**Outside of World War 2 events, it can be both before and after it.**

Recently in Mexico the government has recognized the slavery and opression of Maya peoples and a 1994 massacre perpetuated by the government while in Argentina the Pilaga Genocide was recognized in 2020 as such after 70 years.

In Guatemala the 1982 genocide was being controversially discussed as late as 2013 with protests holding signs of “it happened”.

Have events like this happened in your country and are they conmemorated and remembered? I know of the Paris massacre of Algerians and how it took decades for acknowledgement for example.

2 comments
  1. “State terrorism” it’s not a category on it’s own. We simply take it as a genocide regardless it is carried out or state level or otherwise.

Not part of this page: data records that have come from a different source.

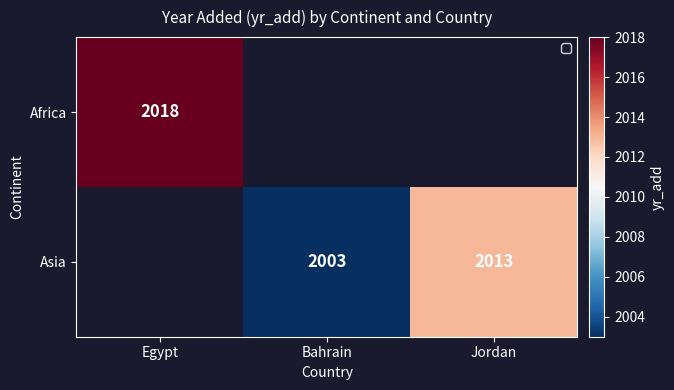

The Asia series shows 2003 at Bahrain. True or false?

True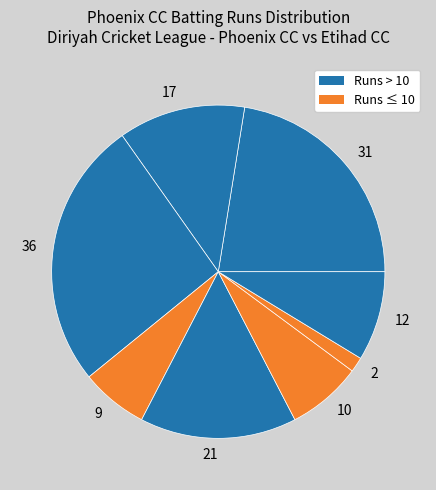

Is there a majority slice in this chart?

No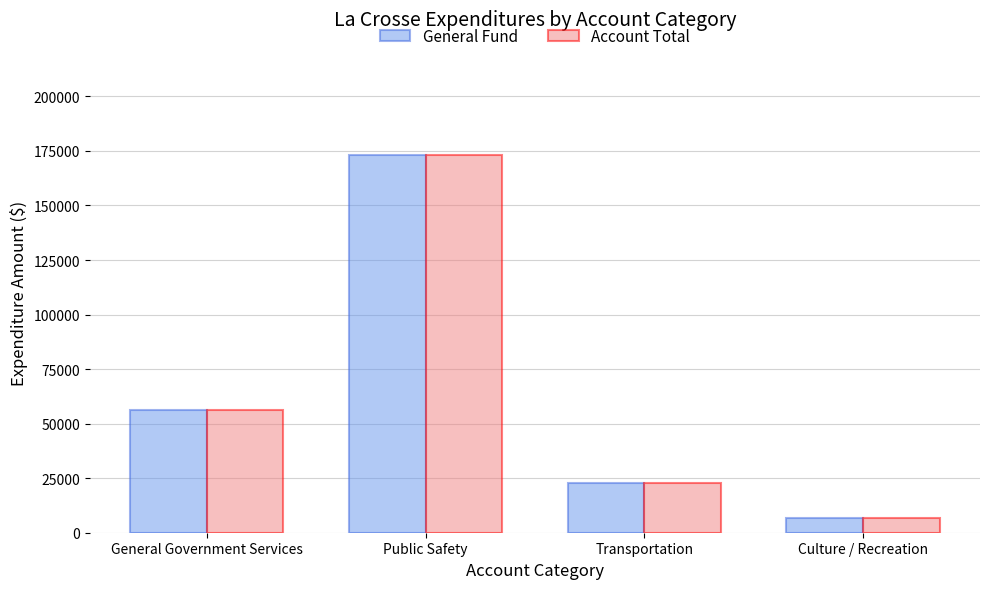

What is the average value of the General Fund series?

64723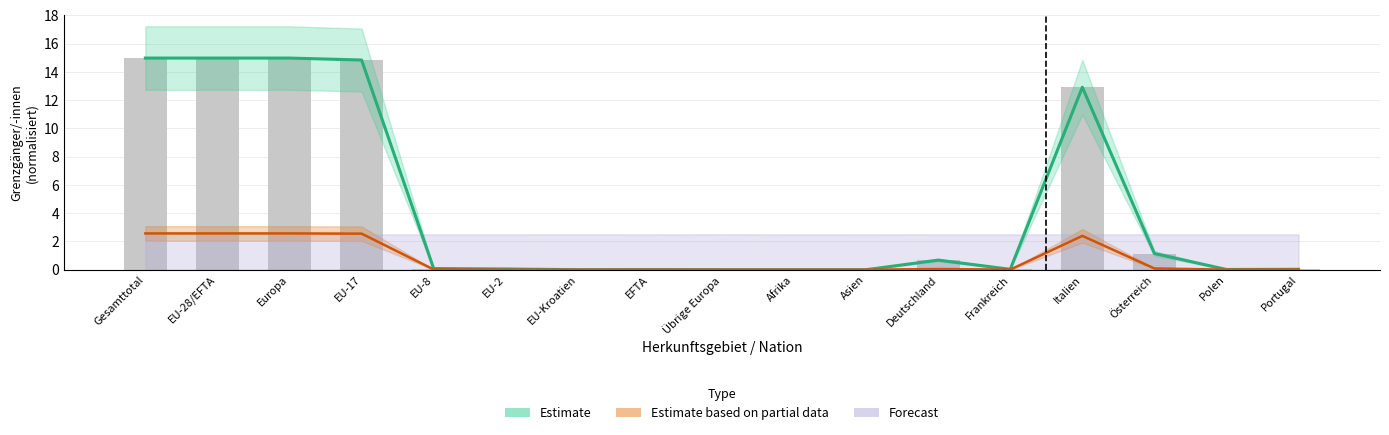

Does the chart contain any negative values?

No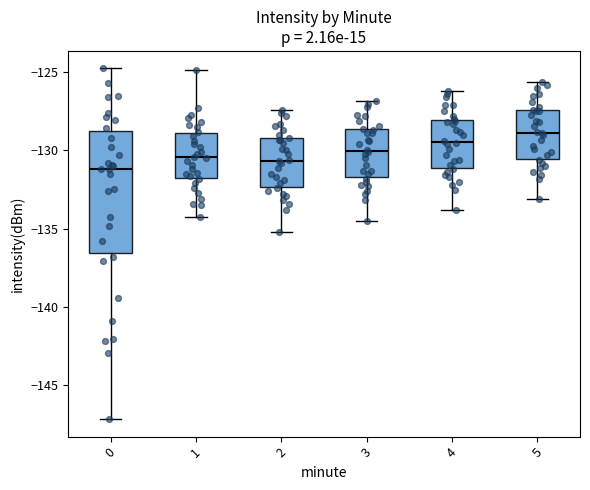

Reading left to right, transcribe this box plot: for each box, give where its median line is, the range the box spans, and where its two whiskers end, as read against the y-axis. The values are not printed on the chart, so give them approximately, as read against the axis.

0: median -131.0, box -136.5 to -128.5, whiskers -147.0 to -124.5
1: median -130.5, box -132.0 to -129.0, whiskers -134.0 to -125.0
2: median -130.5, box -132.5 to -129.0, whiskers -135.0 to -127.5
3: median -130.0, box -131.5 to -128.5, whiskers -134.5 to -127.0
4: median -129.5, box -131.0 to -128.0, whiskers -134.0 to -126.0
5: median -129.0, box -130.5 to -127.5, whiskers -133.0 to -125.5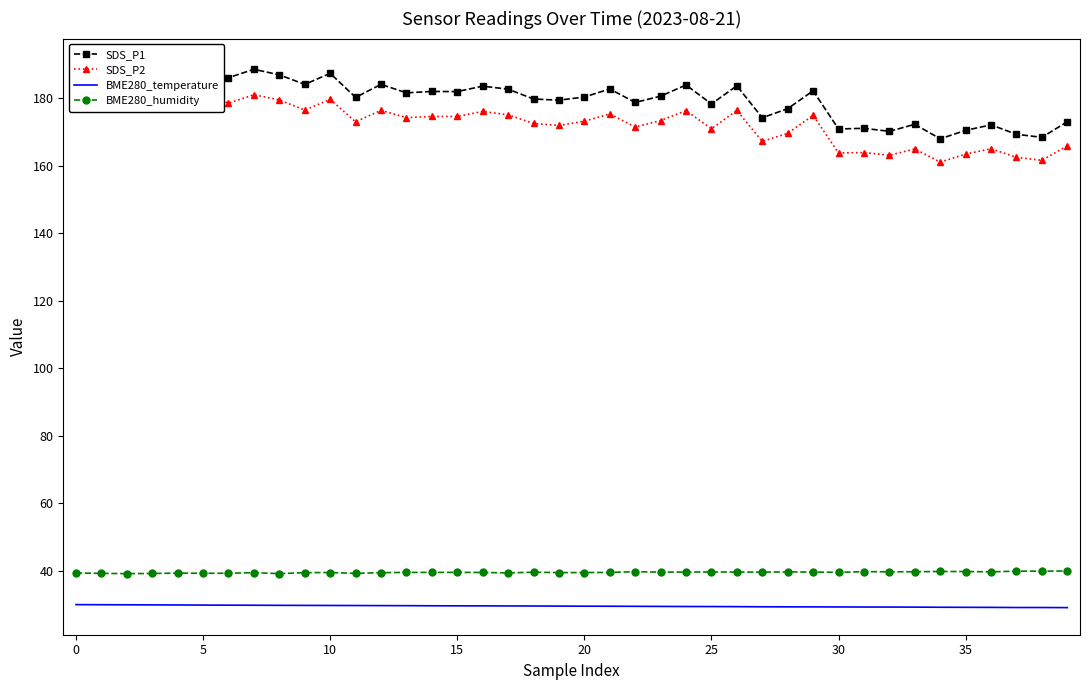

What is the highest value of the BME280_humidity series?

39.9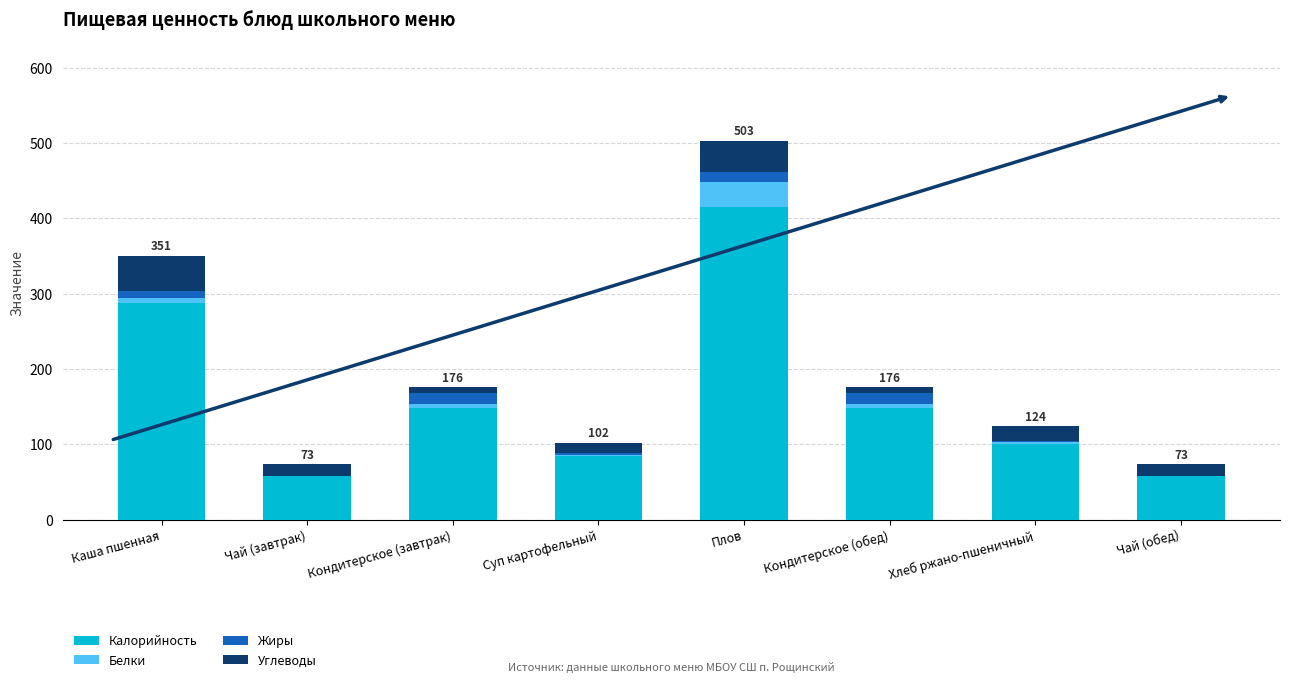

True or false: Калорийность has a value of 100.0 at Хлеб ржано-пшеничный.

True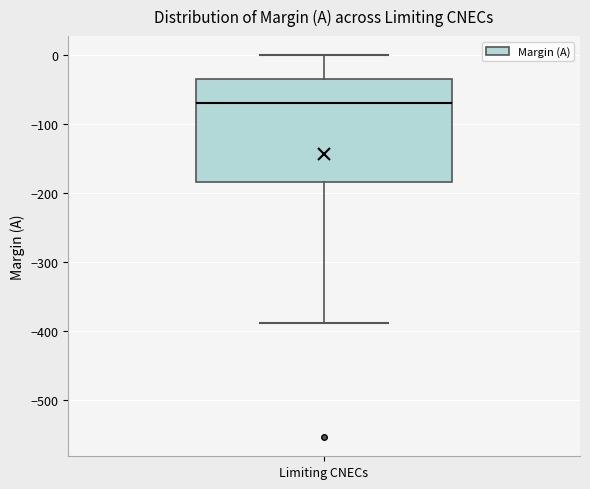

Where is the upper edge of the box for Limiting CNECs on the y-axis? The values are not printed on the chart, so give them approximately, as read against the axis.

-30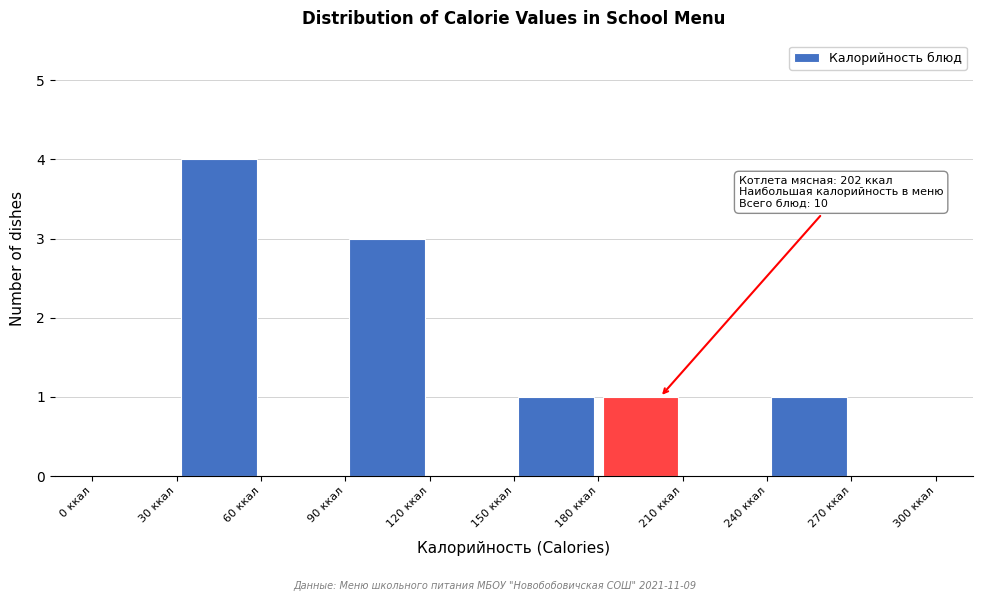

Over which range of the x-axis is the bar tallest?

30 to 60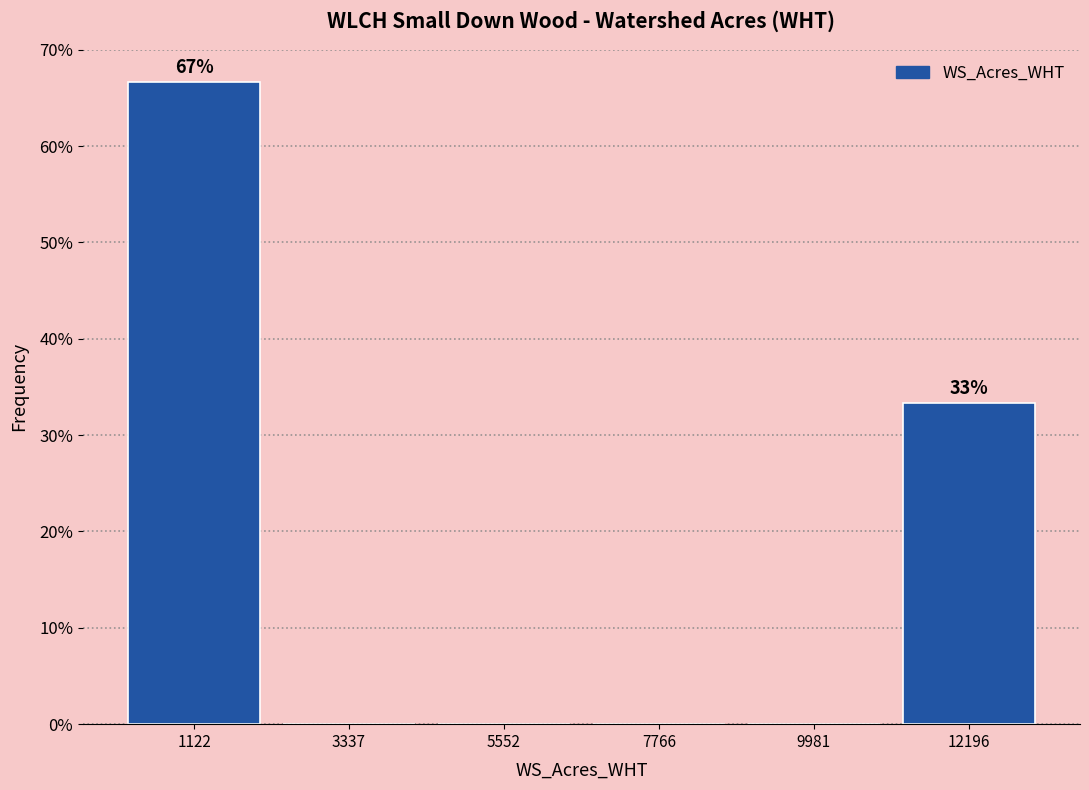

Which range on the x-axis has the tallest bar?

0 to 2000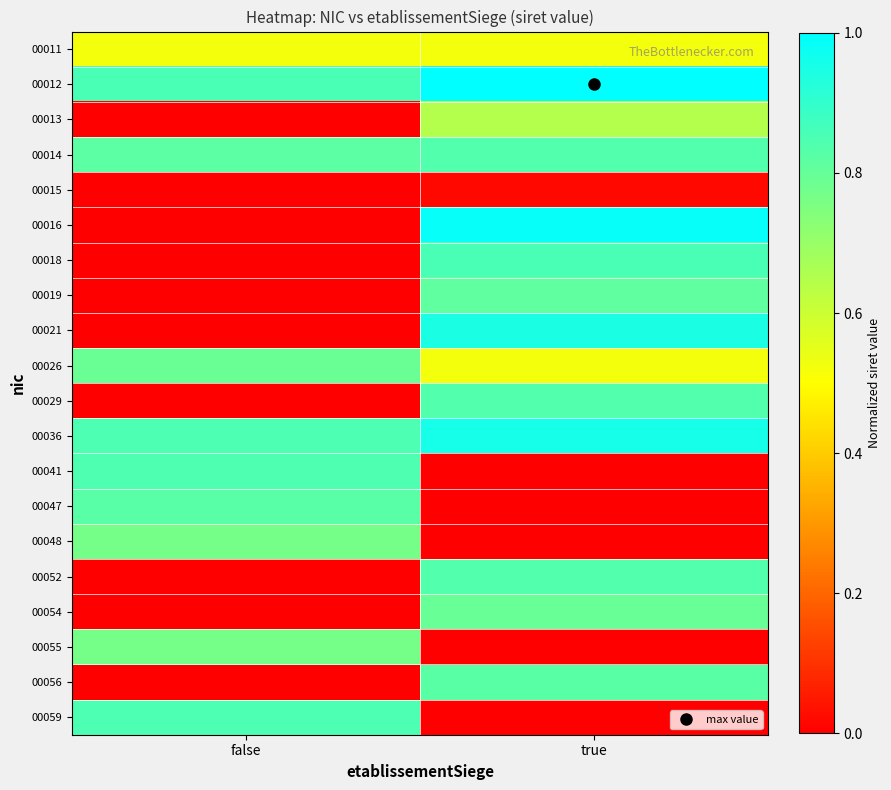

What is the difference between the highest and lowest values at false?

0.9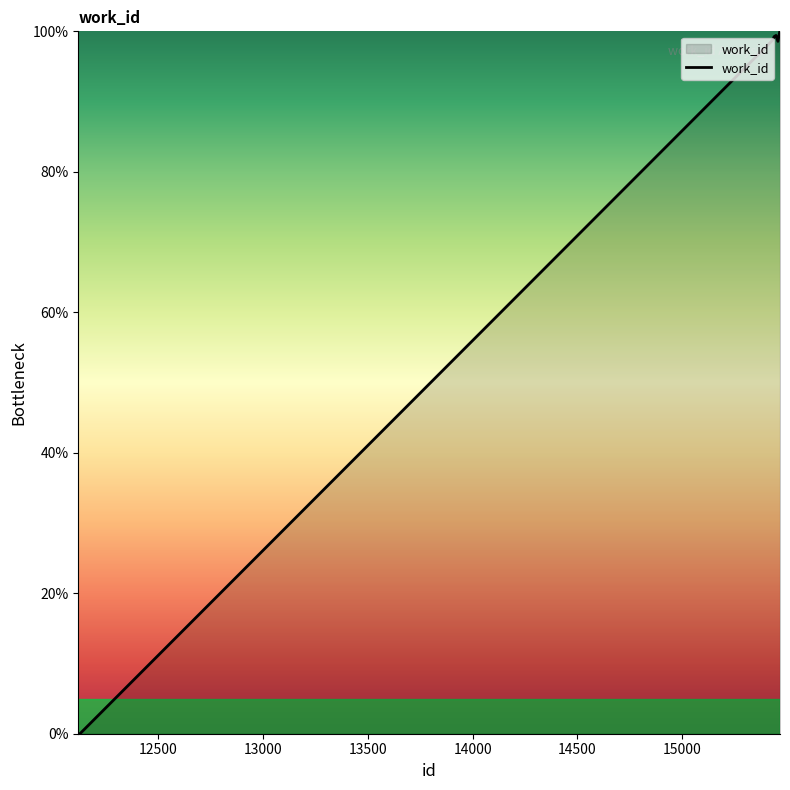

What is the maximum value shown in the chart?

100.0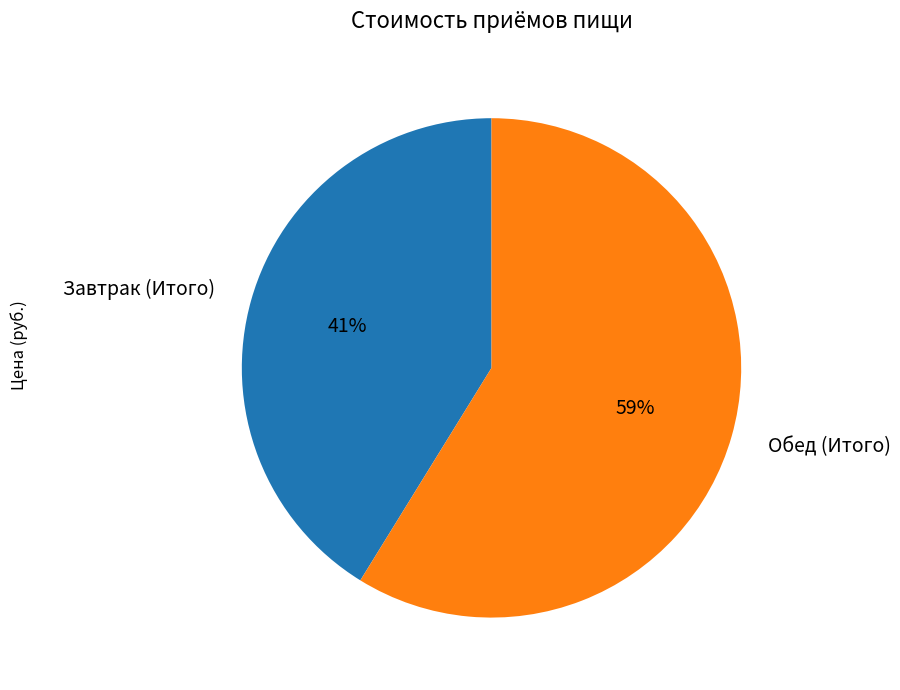

True or false: Завтрак (Итого) accounts for 53% of the total.

False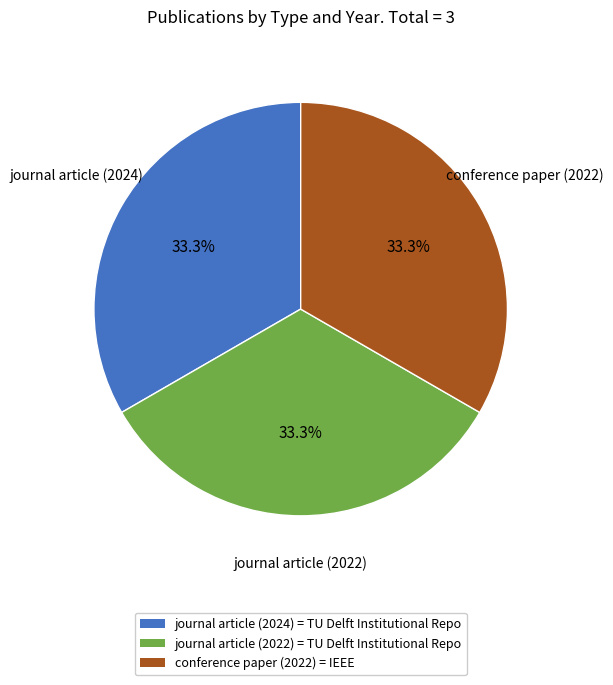

What percentage is NOT represented by journal article (2024)?

66.6%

    the recent ones in some way connected or close to Poland are:

    – stalinism during and after ww2, which western world conveniently walks around despite yielding more casualties than nazism

    – [Massacres of Poles in Volhynia and Eastern Galicia](https://en.wikipedia.org/wiki/Massacres_of_Poles_in_Volhynia_and_Eastern_Galicia) – which russia tries to leverage to put a dent in polish-ukrainian relations

    – [Holodomor](https://en.wikipedia.org/wiki/Holodomor) – goes into stalinism, but is big enough to be it’s own separate thing. Think of irish famine, but on larger scale

    /edit: i’m excluding Holocaust since i assume it’s the thing people associate with ww2 european genocide

  2. In the 2000’s Portugal and Spain apologised for the persecution and expulsion of hundreds of thousands of Jews in the XVI century, and passed laws granting citizenship to descendants (Sephardic or Ladino) of those expelled hundreds of years ago.